Hi. I came across this press release tinyurl.com/283hllp from the FDA in the states about Long Acting BD's. Basically they recommend that:

- The use of LABAs is contraindicated without the use of an asthma controller medication such as inhaled corticosteroid. Single-agent LABAs should only be used in combination with an asthma controller medication; they should not be used alone;

- LABAs should only be used long-term in patients whose asthma cannot be adequately controlled on asthma controller medications;

- LABAs should be used for the shortest duration of time required to achieve control of asthma symptoms and discontinued, if possible, once asthma control is achieved.
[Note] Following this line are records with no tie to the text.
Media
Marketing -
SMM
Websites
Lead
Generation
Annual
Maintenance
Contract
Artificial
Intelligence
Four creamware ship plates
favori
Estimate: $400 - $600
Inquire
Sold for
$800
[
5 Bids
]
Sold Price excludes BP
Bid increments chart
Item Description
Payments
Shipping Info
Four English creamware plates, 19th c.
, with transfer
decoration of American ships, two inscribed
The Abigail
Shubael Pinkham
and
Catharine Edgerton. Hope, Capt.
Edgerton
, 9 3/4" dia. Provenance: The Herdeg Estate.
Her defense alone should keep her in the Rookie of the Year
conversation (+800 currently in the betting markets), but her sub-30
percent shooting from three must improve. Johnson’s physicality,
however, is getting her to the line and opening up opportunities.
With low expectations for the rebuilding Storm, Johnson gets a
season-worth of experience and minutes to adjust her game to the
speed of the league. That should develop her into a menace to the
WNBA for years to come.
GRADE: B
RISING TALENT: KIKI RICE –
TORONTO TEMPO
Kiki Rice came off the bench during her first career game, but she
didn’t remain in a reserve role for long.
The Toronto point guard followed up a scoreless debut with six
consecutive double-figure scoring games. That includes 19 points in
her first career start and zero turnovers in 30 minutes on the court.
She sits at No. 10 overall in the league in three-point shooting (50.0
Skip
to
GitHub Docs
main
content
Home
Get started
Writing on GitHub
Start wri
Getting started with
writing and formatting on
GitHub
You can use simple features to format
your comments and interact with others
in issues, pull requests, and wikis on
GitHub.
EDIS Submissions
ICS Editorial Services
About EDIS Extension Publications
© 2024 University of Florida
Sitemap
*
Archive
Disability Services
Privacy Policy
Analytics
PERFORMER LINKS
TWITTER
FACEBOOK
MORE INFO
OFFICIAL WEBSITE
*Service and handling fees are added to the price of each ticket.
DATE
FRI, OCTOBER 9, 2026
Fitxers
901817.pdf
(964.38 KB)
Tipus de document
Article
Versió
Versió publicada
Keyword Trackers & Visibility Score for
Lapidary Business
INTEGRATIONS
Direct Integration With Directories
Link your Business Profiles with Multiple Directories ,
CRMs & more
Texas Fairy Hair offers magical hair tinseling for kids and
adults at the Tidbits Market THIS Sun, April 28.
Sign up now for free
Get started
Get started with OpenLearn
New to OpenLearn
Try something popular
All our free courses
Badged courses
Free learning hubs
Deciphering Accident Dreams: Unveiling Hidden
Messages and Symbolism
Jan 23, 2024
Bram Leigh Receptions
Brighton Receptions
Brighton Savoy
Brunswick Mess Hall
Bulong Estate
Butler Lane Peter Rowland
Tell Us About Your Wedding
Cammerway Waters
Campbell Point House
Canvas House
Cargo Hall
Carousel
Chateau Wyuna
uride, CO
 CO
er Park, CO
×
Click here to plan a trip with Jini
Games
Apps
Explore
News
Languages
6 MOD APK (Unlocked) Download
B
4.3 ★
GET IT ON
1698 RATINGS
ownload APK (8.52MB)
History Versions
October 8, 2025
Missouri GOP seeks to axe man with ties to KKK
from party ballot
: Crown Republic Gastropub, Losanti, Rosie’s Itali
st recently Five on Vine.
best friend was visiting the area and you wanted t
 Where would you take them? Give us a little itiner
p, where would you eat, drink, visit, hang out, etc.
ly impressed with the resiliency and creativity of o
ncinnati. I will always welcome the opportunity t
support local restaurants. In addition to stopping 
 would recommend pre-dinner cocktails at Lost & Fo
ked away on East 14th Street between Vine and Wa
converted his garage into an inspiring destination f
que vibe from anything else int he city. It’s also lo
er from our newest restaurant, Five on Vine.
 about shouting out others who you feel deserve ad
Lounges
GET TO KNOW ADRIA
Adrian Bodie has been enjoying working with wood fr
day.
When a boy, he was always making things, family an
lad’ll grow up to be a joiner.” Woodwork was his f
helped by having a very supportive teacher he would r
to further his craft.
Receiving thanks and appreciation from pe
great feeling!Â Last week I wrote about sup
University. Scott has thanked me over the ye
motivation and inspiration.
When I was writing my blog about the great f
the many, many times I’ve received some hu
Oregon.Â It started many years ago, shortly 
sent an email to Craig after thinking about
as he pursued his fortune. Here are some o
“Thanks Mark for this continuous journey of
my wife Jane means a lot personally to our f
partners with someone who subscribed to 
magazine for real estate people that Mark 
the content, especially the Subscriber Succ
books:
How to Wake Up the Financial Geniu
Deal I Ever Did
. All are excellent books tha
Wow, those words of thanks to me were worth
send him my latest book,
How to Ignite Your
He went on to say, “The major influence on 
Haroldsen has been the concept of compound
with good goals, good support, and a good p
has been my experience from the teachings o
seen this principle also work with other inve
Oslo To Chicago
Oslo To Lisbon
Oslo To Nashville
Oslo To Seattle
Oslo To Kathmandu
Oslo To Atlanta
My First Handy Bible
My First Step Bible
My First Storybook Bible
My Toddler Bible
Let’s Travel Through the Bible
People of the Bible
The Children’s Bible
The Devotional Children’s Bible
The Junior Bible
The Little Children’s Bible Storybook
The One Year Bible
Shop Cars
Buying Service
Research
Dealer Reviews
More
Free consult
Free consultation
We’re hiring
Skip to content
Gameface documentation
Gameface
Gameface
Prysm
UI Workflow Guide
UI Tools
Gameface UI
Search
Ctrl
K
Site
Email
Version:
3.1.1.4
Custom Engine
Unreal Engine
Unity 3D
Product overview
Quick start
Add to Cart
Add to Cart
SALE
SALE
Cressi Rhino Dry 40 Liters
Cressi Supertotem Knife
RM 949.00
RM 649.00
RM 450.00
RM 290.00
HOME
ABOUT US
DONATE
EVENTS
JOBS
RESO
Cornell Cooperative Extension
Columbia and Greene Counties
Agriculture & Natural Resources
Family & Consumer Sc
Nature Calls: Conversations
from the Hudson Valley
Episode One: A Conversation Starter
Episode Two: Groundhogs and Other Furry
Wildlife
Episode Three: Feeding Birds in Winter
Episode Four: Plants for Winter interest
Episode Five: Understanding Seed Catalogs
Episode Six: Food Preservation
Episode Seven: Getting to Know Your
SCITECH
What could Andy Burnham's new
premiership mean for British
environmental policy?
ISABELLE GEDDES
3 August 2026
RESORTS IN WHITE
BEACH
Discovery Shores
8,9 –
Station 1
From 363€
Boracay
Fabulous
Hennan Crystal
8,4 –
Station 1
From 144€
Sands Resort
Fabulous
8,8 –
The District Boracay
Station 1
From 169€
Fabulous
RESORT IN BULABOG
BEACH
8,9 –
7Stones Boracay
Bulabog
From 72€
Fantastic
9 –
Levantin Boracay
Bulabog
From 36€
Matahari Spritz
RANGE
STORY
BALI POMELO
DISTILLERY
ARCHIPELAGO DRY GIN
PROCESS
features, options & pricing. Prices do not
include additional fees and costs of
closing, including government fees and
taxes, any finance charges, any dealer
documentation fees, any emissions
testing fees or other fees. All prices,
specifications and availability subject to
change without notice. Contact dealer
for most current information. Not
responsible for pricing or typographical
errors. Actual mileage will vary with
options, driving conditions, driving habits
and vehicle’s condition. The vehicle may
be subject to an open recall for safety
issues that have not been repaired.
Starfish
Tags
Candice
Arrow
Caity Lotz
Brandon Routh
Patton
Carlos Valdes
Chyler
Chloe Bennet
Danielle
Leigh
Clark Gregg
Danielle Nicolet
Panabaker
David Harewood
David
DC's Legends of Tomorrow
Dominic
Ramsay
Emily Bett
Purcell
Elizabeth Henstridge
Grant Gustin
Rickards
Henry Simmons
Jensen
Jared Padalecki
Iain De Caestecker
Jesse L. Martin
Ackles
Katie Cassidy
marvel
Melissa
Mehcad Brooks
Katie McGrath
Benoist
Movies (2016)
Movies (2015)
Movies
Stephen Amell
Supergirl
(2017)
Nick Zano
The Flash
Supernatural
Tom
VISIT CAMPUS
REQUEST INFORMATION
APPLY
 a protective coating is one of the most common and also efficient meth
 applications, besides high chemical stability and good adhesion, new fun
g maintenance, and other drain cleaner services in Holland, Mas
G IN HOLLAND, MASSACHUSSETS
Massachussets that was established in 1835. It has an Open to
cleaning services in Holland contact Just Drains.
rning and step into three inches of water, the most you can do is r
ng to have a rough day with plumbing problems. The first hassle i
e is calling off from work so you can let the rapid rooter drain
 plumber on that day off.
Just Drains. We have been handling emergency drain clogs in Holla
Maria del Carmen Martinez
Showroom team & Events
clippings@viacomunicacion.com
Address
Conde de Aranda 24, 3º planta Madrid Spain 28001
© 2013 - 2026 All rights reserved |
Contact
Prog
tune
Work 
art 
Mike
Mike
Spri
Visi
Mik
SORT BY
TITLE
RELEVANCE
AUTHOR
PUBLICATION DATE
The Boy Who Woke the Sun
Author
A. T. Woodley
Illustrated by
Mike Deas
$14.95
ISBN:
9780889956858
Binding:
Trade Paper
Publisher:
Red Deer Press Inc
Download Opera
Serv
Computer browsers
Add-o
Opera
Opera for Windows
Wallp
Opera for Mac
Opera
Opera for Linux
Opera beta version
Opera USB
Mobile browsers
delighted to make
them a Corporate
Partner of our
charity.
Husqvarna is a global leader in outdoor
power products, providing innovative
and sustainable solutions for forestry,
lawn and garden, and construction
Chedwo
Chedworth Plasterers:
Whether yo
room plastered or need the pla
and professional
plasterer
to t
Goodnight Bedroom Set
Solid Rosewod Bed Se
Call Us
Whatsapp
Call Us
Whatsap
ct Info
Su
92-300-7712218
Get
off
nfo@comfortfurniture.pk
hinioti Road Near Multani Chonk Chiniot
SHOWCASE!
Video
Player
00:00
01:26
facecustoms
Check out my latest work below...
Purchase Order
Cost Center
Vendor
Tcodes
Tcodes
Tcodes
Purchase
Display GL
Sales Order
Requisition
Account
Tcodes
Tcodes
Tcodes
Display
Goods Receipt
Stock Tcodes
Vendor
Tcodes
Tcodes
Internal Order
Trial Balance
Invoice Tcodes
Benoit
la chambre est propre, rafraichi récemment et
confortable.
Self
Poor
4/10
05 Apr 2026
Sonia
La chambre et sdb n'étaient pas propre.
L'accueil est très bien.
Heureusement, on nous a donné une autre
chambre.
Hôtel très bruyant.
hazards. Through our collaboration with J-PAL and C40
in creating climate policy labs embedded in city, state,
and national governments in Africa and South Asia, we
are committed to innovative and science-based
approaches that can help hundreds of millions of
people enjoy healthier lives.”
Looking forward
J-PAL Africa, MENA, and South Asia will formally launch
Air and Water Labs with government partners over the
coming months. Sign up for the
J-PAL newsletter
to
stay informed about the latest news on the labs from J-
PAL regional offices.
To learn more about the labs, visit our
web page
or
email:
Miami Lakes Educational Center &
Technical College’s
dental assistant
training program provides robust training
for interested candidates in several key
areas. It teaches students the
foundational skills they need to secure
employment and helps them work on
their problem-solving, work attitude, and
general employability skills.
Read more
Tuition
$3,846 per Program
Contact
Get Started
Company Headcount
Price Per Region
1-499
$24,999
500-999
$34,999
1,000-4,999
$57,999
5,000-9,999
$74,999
Patients should then be maintained on an asthma controller medication.

- Pediatric and adolescent patients who require a LABA in addition to an inhaled corticosteroid should use a combination product containing both an inhaled corticosteroid and a LABA to ensure compliance with both medications.

It struck me from my own experience and reading some of the posts on here that GPs are rather quick to prescribe serevent/symbicort and the like and keep you on them. I've gone back to my steroid inhaler at a higher dose without an LABD (after a nasty time with symbicort) and feel ok with it.

What do other folks feel?

2 Replies

My asthma's been really well controlled since I started on serevent, and then switched to seretide. The nurse told me they'd rather we were on lower doses of steroids? Also LABA's are better for exercise induced asthma, according to her.

So I guess it's a case of, whatever suits the patient. In my case I had horrible jitters for about a fortnight then they settled down, and sometimes my hands shake, nut this is preferable to gagging on clenil, which never seemed to do the trick!


The guidelines do actually state that LABA's must not be prescribed without a steroid inhaler or equiv, but the point about being prescribed combination inhalers and then never trying to come off them isn't correct, once you've gained and retained control from a period of time, at least 3 months, then trying to reduce the dose of one or more components does become more difficult with combi-halers but if you've tried in the past and failed then trying again is rather pointless.

LABA's have very little clinical evidence to support their benefits for exercise induced asthma, but those who do suffer with EIA may benefit but the recommended and most effective is the addition of a leukotrine modifier , or the older but effective cromolyn and nedocromil.